Introduction

This document explains the technical details of Expertflow Voice Recording Solution. It will cover all terminologies and concepts used behind the solution.

Terminology

Following are the terms which are used in this document

SIP Message	It is the type of message through which CUCM communicates with VRS. It can either be a Request or a Response. It can either have content or an empty message.
Call	A call aggregates all sessions of a call. An actual call may have several sessions due to hold/resume or transfer/conference scenarios. A call object contains all sessions of a call.
Session	A session determines a single recording joining all voice streams of all participants.
Session Leg	A Session Leg is the voice stream of one participant in the session. A session has at least two session_legs.
Calling Number	This is the end-user/party who initiated the SIP call.
Called Number	This is the end-user/party who received the incoming call.
`FORCE_TERMINATION`	It is a flag which represents that a recording for this call is corrupted or incomplete. This recording might be empty or incomplete.
Zombie Timer	If the call is terminated for equal or more then this interval we mark it Terminated.
Thread Timer	This is the time interval after which our internal process check all the terminated calls and send them to the Mixer.
Call_Timeout	If no RTP packets received from the socket for this amount of time we mark it “Force Terminated”

Components

Expertflow Voice Recording Solution consists of 3 components. These components communicate with each other through Apache Kafka.

Recorder

Expertflow Recorder is the major component responsible for handling Handshake and call recording between Cisco CUCM and EF Voice Recording Solution.

The recorder has multiple internal processes developed to record each and every call seamlessly without any interruption or delay.

Correlation

Expertflow Recorder has data structures implemented to store each and every detail of a call in memory which makes it easy to correlate calls on runtime. A proper mapping is implemented which stores call sessions, call legs and a complete call in a data structure so at the end of any call we have a complete correlated call object having all sessions and legs.

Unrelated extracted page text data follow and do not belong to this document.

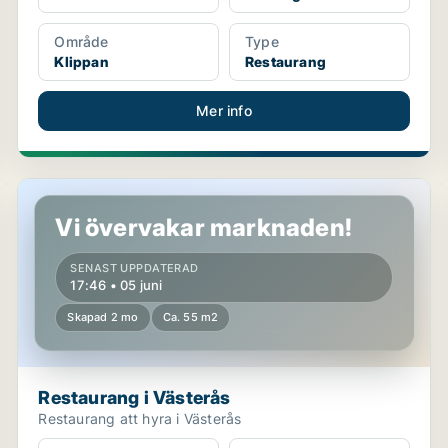
Område
Type
Klippan
Restaurang
Mer info
Restaurang i Västerås
Vi övervakar marknaden!
SENAST UPPDATERAD
17:46 • 05 juni
Skapad 2 mo
Ca. 55 m2
Restaurang i Västerås
Restaurang att hyra i Västerås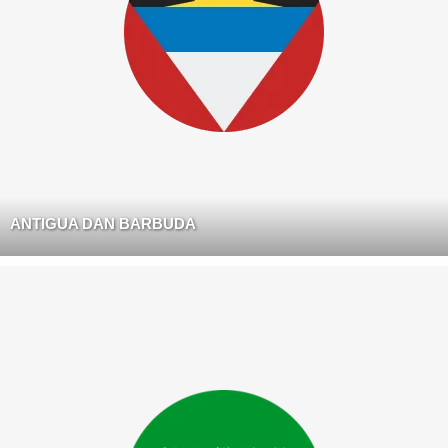
ANTIGUA DAN BARBUDA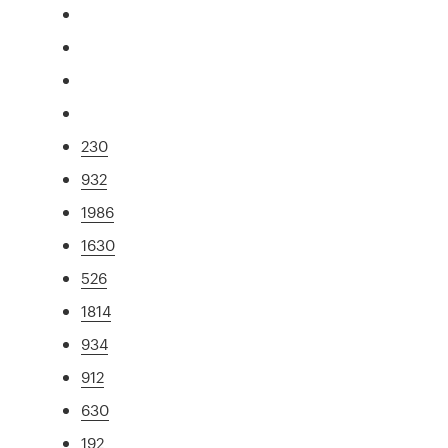
230
932
1986
1630
526
1814
934
912
630
192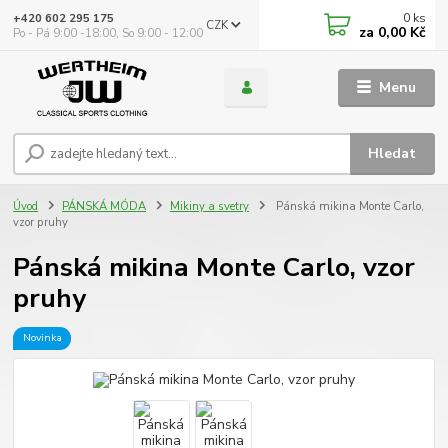
0
ks
+420 602 295 175
CZK
za
0,00 Kč
Po - Pá 9:00 -18:00, So 9:00 - 12:00
Menu
Hledat
Úvod
PÁNSKÁ MÓDA
Mikiny a svetry
Pánská mikina Monte Carlo,
vzor pruhy
Pánská mikina Monte Carlo, vzor
pruhy
Novinka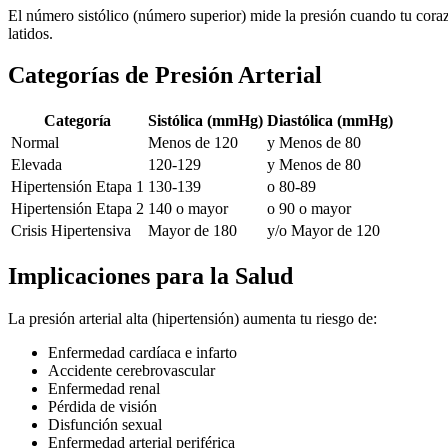
El número sistólico (número superior) mide la presión cuando tu corazó
latidos.
Categorías de Presión Arterial
Categoría
Sistólica (mmHg)
Diastólica (mmHg)
Normal
Menos de 120
y Menos de 80
Elevada
120-129
y Menos de 80
Hipertensión Etapa 1
130-139
o 80-89
Hipertensión Etapa 2
140 o mayor
o 90 o mayor
Crisis Hipertensiva
Mayor de 180
y/o Mayor de 120
Implicaciones para la Salud
La presión arterial alta (hipertensión) aumenta tu riesgo de:
Enfermedad cardíaca e infarto
Accidente cerebrovascular
Enfermedad renal
Pérdida de visión
Disfunción sexual
Enfermedad arterial periférica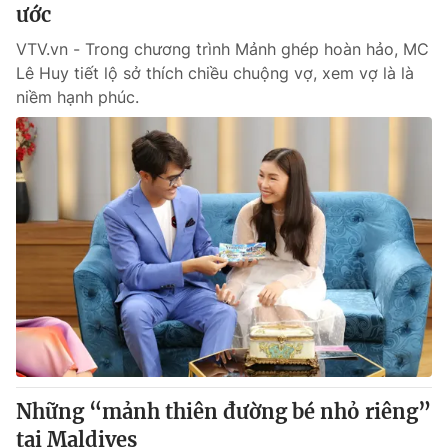
ước
VTV.vn - Trong chương trình Mảnh ghép hoàn hảo, MC
Lê Huy tiết lộ sở thích chiều chuộng vợ, xem vợ là là
niềm hạnh phúc.
Những “mảnh thiên đường bé nhỏ riêng”
tại Maldives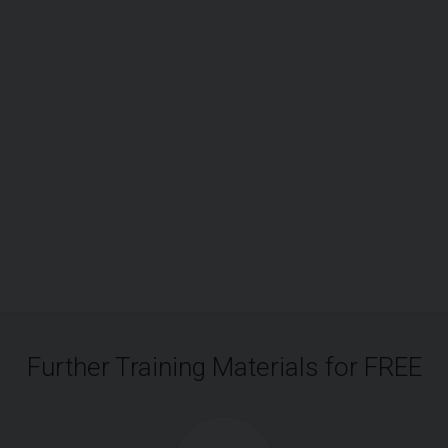
Further Training Materials for FREE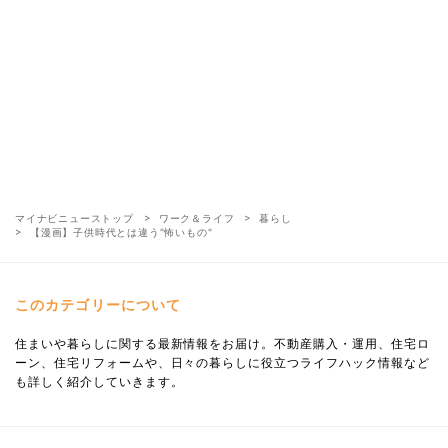
マイナビニューストップ
ワーク＆ライフ
暮らし
【漫画】子供時代とは違う"怖いもの"
このカテゴリーについて
住まいや暮らしに関する最新情報をお届け。不動産購入・運用、住宅ロ
ーン、住宅リフォームや、日々の暮らしに役立つライフハック情報など
も詳しく紹介していきます。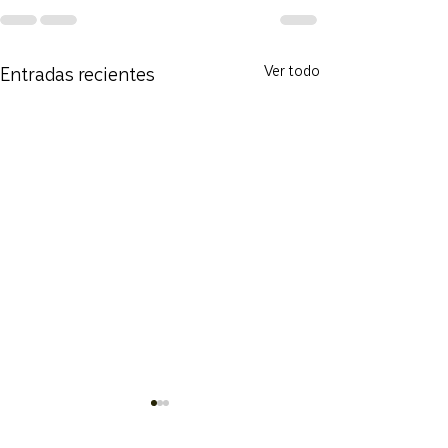
Entradas recientes
Ver todo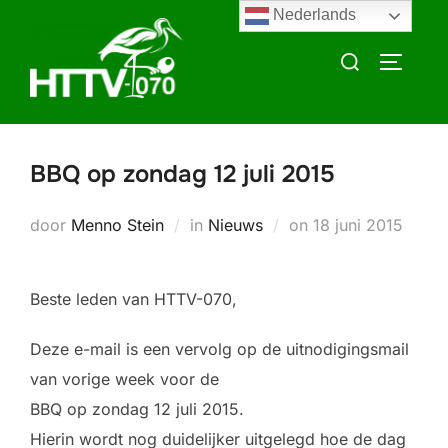
Ga
Nederlands
naar
Zoek
TOGGLE
de
naar:
inhoud
BBQ op zondag 12 juli 2015
Geplaatst
door
Menno Stein
in
Nieuws
on
18 juni 2015
op
Beste leden van HTTV-070,
Deze e-mail is een vervolg op de uitnodigingsmail
van vorige week voor de
BBQ op zondag 12 juli 2015.
Hierin wordt nog duidelijker uitgelegd hoe de dag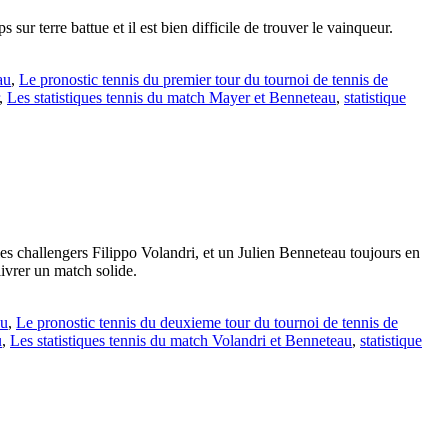
r terre battue et il est bien difficile de trouver le vainqueur.
au
,
Le pronostic tennis du premier tour du tournoi de tennis de
,
Les statistiques tennis du match Mayer et Benneteau
,
statistique
les challengers Filippo Volandri, et un Julien Benneteau toujours en
ivrer un match solide.
au
,
Le pronostic tennis du deuxieme tour du tournoi de tennis de
u
,
Les statistiques tennis du match Volandri et Benneteau
,
statistique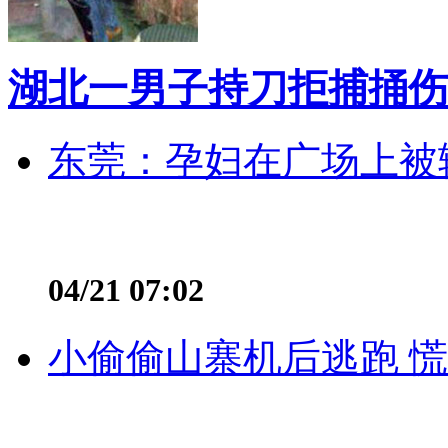
湖北一男子持刀拒捕捅伤
东莞：孕妇在广场上被辅
04/21 07:02
小偷偷山寨机后逃跑 慌不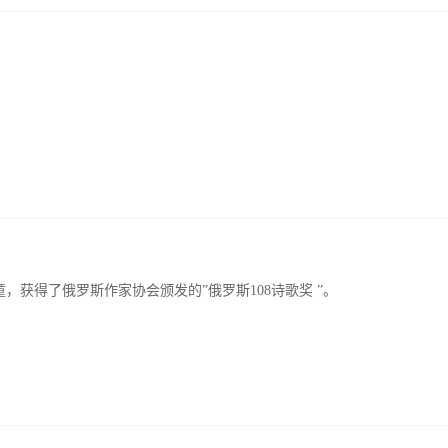
，获得了俄罗斯作家协会颁发的”俄罗斯108诗歌奖 ”。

The identification of each call is done via Xrefci Id we get from SIP Packets. In-Memory storage makes the whole process fast and seamless.

RTP Storage

Expertflow Recorder stores all voice RTP packets for each call leg in a separate raw file. Recorder decodes the RTP packets from RAW to PCM on the basis of Codecs. So far we are supporting G711 only.

Tagging

Recorder Tags each call with its completion status, either the call is properly recorded or forcefully terminated.

All the calls which are tagged “Force Terminated” are those which are not properly recorded due to a network glitch or any other cause. This recorded file may contain the complete recording, Partial or no recording.

Metadata

Expertflow Recorder is connected with Mysql Database in order to store required metadata in the database.

We store information on correlated calls along with required parameters.

Mixer

Expertflow Mixer is responsible for mixing each individual recorded call-leg files into a single session file on the basis of provided correlation information from the Recorder. Mixer after merging relevant files into a single file can convert it into .wav file depends on the configuration.

APIs

APIs provide RESTFul endpoints for any third-party application to fetch a list of recordings and download and play individual recording files.

Front-end

UI to search, play and download recordings. Front-end fetches recordings from the database via APIs component.

Archival Process

This is the feature used to archive all recordings after a specified time from the current server that hosts the VRS to a remote server via SFTP.

Component level network diagram

Recording Flow

The recording solution supports the Built-in Bridge recording (“BIB recording”) where the recording streams are forked from an agent IP phone to the EF-recorder, The agent voice and the customer's voice are sent separately i.e. stored as separate call legs and then mixed by EF-Recorder.

EF_Recorder will be configured in CUCM as a SIP trunk device in order to receive calls and recording streams.

The Recording is done from CUCM using SIP. The Recording Solution works as a SIP server for CUCM and captures every SIP event generated. Based on those events the recording is done over RTP.

Voice Recording Solution has three main components:

Recorder
Mixer
REST APIs

The recorder has data structures implemented to store each and every detail of a call in memory which makes it easy to correlate calls on runtime. A proper mapping is implemented which stores call sessions, call legs and a complete call in a data structure so at the end of any call we have a complete correlated call object having all sessions and legs.